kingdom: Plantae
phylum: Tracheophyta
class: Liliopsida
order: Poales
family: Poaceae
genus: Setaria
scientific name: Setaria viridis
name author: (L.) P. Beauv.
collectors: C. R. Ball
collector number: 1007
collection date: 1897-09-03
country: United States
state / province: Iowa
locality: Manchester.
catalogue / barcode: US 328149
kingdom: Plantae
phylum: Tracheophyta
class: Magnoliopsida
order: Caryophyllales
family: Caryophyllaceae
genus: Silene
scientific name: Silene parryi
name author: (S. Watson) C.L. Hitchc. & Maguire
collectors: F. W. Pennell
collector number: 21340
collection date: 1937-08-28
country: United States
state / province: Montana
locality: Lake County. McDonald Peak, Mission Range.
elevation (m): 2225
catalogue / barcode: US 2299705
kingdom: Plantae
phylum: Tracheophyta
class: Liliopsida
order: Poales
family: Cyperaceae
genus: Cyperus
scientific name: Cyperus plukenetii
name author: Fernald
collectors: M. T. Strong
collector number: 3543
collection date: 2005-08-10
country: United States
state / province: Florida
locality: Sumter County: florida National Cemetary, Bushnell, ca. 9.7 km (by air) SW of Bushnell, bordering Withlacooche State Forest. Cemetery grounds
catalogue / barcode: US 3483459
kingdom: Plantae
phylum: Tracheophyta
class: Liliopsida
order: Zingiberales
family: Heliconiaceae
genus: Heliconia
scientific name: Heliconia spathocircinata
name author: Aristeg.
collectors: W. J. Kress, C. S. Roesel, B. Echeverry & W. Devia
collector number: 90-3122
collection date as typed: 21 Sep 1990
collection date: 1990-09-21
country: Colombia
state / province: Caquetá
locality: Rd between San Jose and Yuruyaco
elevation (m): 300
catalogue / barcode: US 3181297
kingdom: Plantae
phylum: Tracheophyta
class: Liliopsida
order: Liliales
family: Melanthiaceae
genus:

The task: Set down every line of all the items above, copying each one without any change.

Answer to the task:
kingdom: Plantae
phylum: Tracheophyta
class: Liliopsida
order: Poales
family: Poaceae
genus: Setaria
scientific name: Setaria viridis
name author: (L.) P. Beauv.
collectors: C. R. Ball
collector number: 1007
collection date: 1897-09-03
country: United States
state / province: Iowa
locality: Manchester.
catalogue / barcode: US 328149
kingdom: Plantae
phylum: Tracheophyta
class: Magnoliopsida
order: Caryophyllales
family: Caryophyllaceae
genus: Silene
scientific name: Silene parryi
name author: (S. Watson) C.L. Hitchc. & Maguire
collectors: F. W. Pennell
collector number: 21340
collection date: 1937-08-28
country: United States
state / province: Montana
locality: Lake County. McDonald Peak, Mission Range.
elevation (m): 2225
catalogue / barcode: US 2299705
kingdom: Plantae
phylum: Tracheophyta
class: Liliopsida
order: Poales
family: Cyperaceae
genus: Cyperus
scientific name: Cyperus plukenetii
name author: Fernald
collectors: M. T. Strong
collector number: 3543
collection date: 2005-08-10
country: United States
state / province: Florida
locality: Sumter County: florida National Cemetary, Bushnell, ca. 9.7 km (by air) SW of Bushnell, bordering Withlacooche State Forest. Cemetery grounds
catalogue / barcode: US 3483459
kingdom: Plantae
phylum: Tracheophyta
class: Liliopsida
order: Zingiberales
family: Heliconiaceae
genus: Heliconia
scientific name: Heliconia spathocircinata
name author: Aristeg.
collectors: W. J. Kress, C. S. Roesel, B. Echeverry & W. Devia
collector number: 90-3122
collection date as typed: 21 Sep 1990
collection date: 1990-09-21
country: Colombia
state / province: Caquetá
locality: Rd between San Jose and Yuruyaco
elevation (m): 300
catalogue / barcode: US 3181297
kingdom: Plantae
phylum: Tracheophyta
class: Liliopsida
order: Liliales
family: Melanthiaceae
genus:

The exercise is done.